### Challenge
Render the lines of the items below as a numbered list, starting at the line containing "class: Ulvophyceae" and ending at the line containing "name author: (Hook.". Leave out any blank lines.

### Dataset records
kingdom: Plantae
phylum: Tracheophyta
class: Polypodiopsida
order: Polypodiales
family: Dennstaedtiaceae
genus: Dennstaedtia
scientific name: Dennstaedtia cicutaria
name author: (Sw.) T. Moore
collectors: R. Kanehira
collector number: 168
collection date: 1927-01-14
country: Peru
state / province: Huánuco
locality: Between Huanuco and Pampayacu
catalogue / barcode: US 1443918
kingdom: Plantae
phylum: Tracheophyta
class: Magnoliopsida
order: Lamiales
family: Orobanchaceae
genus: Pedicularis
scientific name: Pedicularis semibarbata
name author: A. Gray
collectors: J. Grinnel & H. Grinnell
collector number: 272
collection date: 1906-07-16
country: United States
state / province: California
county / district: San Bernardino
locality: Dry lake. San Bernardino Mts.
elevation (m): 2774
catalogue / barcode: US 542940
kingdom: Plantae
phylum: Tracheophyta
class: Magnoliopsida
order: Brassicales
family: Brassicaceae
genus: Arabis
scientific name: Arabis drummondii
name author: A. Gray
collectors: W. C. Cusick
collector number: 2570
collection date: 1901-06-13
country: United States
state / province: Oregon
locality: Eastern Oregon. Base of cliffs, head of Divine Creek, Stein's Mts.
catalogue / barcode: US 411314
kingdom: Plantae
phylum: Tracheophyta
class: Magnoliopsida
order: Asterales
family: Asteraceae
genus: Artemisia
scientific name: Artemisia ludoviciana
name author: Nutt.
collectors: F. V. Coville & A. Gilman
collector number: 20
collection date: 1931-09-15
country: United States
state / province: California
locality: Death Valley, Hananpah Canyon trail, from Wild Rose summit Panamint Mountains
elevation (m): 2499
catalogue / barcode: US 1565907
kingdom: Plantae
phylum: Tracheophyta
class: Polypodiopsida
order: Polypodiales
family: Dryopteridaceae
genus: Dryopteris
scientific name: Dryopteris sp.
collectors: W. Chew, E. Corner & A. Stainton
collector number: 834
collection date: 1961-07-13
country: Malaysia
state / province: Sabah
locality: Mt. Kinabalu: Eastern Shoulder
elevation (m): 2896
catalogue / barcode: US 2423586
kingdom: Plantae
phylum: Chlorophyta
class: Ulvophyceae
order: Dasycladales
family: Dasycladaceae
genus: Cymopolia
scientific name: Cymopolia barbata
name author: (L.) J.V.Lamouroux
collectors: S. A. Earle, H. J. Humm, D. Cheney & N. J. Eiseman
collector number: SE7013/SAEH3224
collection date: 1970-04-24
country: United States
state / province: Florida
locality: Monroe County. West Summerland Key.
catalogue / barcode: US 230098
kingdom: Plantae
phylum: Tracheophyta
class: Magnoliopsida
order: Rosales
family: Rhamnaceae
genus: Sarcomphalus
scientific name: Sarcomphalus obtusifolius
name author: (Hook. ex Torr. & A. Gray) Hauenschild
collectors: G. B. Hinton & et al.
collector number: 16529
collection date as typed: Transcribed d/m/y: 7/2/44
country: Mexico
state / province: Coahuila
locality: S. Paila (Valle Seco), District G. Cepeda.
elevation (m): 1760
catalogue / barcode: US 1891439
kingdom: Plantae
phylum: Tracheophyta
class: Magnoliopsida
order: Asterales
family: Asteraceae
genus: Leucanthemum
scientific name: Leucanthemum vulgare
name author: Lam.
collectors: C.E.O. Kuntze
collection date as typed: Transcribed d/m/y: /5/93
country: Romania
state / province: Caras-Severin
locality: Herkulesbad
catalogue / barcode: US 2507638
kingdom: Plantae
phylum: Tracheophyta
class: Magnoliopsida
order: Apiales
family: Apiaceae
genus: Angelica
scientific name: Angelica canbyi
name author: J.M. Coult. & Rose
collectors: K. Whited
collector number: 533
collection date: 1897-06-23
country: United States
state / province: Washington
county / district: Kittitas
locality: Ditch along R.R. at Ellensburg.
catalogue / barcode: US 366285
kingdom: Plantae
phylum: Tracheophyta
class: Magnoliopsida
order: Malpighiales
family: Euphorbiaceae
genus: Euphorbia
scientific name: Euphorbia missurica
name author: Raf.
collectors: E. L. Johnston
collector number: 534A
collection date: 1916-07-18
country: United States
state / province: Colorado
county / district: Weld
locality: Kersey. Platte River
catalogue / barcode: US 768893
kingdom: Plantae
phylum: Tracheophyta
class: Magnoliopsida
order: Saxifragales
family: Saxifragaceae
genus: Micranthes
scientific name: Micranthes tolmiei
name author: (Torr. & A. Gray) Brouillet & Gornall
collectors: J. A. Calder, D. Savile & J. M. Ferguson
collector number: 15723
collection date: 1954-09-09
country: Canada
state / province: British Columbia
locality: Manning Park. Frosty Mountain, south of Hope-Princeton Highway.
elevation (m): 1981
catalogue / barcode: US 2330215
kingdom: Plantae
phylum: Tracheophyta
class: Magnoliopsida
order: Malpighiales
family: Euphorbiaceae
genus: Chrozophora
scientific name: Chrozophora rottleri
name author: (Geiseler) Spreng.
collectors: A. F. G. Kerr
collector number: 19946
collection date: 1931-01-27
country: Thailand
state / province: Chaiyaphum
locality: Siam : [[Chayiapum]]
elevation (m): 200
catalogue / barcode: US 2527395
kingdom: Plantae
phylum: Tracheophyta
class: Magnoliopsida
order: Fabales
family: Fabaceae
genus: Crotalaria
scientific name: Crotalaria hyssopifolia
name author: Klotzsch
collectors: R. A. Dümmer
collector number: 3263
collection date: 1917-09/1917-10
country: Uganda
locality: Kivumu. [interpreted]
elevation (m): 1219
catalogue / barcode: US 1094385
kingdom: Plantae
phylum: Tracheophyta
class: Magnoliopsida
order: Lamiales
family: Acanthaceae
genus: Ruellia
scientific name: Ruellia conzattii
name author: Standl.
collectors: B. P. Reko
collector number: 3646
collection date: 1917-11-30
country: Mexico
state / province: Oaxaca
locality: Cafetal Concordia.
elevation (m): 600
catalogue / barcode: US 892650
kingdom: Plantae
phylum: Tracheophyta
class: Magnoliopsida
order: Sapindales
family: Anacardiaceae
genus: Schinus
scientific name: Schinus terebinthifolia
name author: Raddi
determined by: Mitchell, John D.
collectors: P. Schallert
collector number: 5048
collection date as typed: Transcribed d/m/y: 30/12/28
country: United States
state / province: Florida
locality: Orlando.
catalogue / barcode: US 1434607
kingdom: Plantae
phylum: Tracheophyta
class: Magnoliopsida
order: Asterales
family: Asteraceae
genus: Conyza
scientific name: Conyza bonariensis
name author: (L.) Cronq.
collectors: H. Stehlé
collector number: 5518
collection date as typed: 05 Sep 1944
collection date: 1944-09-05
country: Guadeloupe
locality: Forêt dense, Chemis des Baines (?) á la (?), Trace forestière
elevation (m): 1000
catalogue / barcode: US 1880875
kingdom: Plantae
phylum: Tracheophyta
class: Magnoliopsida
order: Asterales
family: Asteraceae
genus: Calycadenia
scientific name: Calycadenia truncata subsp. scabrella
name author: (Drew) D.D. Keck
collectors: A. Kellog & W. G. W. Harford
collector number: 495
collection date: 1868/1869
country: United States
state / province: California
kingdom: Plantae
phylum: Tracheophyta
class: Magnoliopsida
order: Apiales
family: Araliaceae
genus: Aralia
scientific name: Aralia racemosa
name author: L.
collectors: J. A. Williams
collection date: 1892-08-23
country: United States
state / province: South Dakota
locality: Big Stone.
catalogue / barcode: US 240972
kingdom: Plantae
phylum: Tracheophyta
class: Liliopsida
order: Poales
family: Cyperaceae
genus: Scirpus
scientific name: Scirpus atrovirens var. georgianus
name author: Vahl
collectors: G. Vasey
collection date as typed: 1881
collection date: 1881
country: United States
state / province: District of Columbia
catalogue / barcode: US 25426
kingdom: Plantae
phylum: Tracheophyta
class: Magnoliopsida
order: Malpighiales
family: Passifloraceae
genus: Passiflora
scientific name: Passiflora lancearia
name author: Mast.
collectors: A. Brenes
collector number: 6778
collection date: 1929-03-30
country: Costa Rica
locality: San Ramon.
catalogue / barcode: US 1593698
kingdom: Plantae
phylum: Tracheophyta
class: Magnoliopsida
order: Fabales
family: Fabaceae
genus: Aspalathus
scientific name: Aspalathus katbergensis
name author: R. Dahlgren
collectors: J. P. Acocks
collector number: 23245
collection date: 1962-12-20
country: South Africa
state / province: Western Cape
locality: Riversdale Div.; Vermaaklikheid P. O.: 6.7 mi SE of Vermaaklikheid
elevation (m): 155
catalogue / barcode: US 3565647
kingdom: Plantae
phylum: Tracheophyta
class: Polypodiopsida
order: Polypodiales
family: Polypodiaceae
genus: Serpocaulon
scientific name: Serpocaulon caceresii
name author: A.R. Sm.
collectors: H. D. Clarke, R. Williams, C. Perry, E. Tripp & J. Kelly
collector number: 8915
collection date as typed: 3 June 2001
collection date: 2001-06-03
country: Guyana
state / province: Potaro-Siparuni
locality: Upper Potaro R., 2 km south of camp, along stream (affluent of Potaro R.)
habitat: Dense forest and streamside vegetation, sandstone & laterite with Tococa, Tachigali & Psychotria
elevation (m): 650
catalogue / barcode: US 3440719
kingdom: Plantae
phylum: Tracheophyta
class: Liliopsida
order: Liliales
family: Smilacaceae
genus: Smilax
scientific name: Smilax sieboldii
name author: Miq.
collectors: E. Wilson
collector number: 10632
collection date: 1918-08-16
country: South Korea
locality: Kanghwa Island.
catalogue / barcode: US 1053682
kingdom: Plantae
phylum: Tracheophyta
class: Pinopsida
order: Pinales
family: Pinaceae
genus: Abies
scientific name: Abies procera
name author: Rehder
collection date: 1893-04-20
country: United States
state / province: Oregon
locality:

### Written response
1. class: Ulvophyceae
2. order: Dasycladales
3. family: Dasycladaceae
4. genus: Cymopolia
5. scientific name: Cymopolia barbata
6. name author: (L.) J.V.Lamouroux
7. collectors: S. A. Earle, H. J. Humm, D. Cheney & N. J. Eiseman
8. collector number: SE7013/SAEH3224
9. collection date: 1970-04-24
10. country: United States
11. state / province: Florida
12. locality: Monroe County. West Summerland Key.
13. catalogue / barcode: US 230098
14. kingdom: Plantae
15. phylum: Tracheophyta
16. class: Magnoliopsida
17. order: Rosales
18. family: Rhamnaceae
19. genus: Sarcomphalus
20. scientific name: Sarcomphalus obtusifolius
21. name author: (Hook. ex Torr. & A. Gray) Hauenschild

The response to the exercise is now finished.